(Simon & Schuster, 396 pages, $28)
By Jaron Lanier
Before attempting to answer the monumental question posed by the title of this book, perhaps it would be helpful to first clarify who’s doing the asking. Silicon Valley visionary Jaron Lanier is a fascinating, lively character: a computer scientist and technological pundit who made his name by bolstering the ideology of a digital utopia—a future of free information in which he vocally advocated the “right” to freely pirate the work of artists and musicians on the grounds that it was “just information.”

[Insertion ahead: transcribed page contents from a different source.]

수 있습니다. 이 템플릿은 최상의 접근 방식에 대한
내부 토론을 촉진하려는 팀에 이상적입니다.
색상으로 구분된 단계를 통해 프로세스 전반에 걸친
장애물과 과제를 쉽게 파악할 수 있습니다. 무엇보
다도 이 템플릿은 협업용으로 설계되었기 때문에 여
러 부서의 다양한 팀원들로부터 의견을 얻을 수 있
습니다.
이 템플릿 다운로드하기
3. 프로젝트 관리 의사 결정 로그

And yet in Who Owns the Future?, Lanier has done a complete about-face, fully acknowledging that he is now criticizing the very ideas he helped to formulate. He’s staging an intervention between ordinary people and the behemoth “big data” digital companies that increasingly own more and more of our information. “I make no claims to be an economist,” he admits, but Who Owns the Future? is a cautionary tale, stating that we’ve given up too much of our privacy to big data corporations, and warns of an economic cataclysm and eradication of the middle class if the concept of “free” information keeps to its current trajectory. “We are used to treating information as free,” he says, but there is a price to pay and the average Joe is the one doing the paying.
Lanier expands upon his premise with an engaging series of theories, two of which make up the very heart of his platform. The first is his compelling view of what he calls “Siren Servers”—mega Internet companies like Google and Facebook—which capitalize on the productivity of users in an off-the-books economy. For example, a digital company like Instagram employs only 11 people, yet makes a tremendous amount of money based entirely on the free product supplied by its users, while those people receive no compensation for their product. It’s more feudalism than capitalism, Lanier argues, and our current digital culture has conditioned itself into thinking it’s not only normal, but right.

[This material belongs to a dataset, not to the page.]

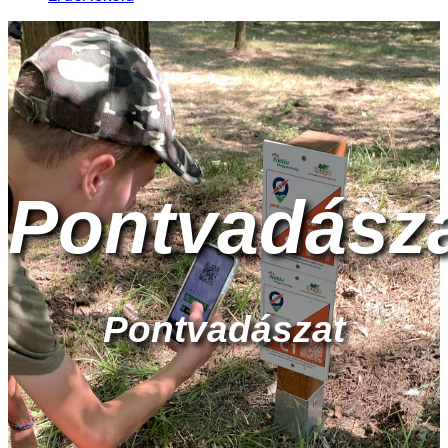
Pontvadász
Pontvadászat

Lanier’s other theory is based on his belief that the notion of information wanting to be free is a complete falsehood, perpetuated by the “frivolous spirit” fostered on the Internet. Free viewing means someone isn’t getting compensated, which makes it harder for those content creators to make a living. Free information, in Lanier’s view, has the lethal potential of completely crippling the middle class infrastructure. His solution? Quelling the open information economy with a “democratic information economy”—proportionate compensation for contributions to these big data Siren Servers.
Lanier’s urgent warning about a brave new world perhaps raises exponentially more questions than it answers, but at the end of the day, Who Owns the Future? is about posing the questions necessary to begin finding those answers.